--- DATA FOR PROCESSING Enclosed Below ---
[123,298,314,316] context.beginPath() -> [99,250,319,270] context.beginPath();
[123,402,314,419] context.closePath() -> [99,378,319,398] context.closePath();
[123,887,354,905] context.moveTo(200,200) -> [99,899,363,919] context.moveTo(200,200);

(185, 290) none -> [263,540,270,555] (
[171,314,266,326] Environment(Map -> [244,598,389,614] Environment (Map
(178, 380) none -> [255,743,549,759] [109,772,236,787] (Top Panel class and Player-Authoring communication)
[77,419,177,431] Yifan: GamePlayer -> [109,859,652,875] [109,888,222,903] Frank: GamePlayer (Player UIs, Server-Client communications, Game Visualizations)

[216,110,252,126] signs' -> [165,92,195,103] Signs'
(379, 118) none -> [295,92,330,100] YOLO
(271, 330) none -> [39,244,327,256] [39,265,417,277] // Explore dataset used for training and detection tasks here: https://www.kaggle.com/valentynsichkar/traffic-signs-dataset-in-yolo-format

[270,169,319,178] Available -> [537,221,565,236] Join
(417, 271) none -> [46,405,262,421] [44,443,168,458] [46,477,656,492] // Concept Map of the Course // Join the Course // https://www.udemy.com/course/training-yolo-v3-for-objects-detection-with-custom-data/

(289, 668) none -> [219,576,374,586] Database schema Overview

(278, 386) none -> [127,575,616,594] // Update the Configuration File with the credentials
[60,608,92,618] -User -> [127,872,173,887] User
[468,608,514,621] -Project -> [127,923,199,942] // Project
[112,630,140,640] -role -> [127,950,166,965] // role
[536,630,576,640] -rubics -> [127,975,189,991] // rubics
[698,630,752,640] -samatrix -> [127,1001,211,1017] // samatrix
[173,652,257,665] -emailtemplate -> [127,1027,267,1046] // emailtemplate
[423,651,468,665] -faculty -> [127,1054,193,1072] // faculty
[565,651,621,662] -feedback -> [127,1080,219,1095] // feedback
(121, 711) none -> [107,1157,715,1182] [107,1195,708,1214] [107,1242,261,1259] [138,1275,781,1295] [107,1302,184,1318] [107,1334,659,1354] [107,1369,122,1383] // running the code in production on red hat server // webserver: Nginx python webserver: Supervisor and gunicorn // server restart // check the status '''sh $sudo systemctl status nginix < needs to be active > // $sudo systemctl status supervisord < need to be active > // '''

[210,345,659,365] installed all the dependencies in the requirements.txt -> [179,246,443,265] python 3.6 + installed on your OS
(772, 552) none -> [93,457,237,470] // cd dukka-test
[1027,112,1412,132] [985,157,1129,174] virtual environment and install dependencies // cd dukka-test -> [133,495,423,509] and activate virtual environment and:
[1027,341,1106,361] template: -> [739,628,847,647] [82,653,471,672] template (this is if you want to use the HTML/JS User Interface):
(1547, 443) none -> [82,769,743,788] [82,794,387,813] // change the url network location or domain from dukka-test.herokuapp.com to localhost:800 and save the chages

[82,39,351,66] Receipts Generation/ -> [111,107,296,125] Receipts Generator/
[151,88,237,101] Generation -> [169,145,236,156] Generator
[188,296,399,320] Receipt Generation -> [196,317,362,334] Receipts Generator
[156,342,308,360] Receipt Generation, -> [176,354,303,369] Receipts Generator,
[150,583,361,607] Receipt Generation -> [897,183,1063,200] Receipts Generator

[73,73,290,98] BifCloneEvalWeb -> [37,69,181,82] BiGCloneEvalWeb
--- End of Enclosed DATA FOR PROCESSING ---
WORK TASK.
Which lines in the listing above include the string "User"? Copy each of them.

OUTPUT FOR THIS EXERCISE.
[60,608,92,618] -User -> [127,872,173,887] User
[1027,341,1106,361] template: -> [739,628,847,647] [82,653,471,672] template (this is if you want to use the HTML/JS User Interface):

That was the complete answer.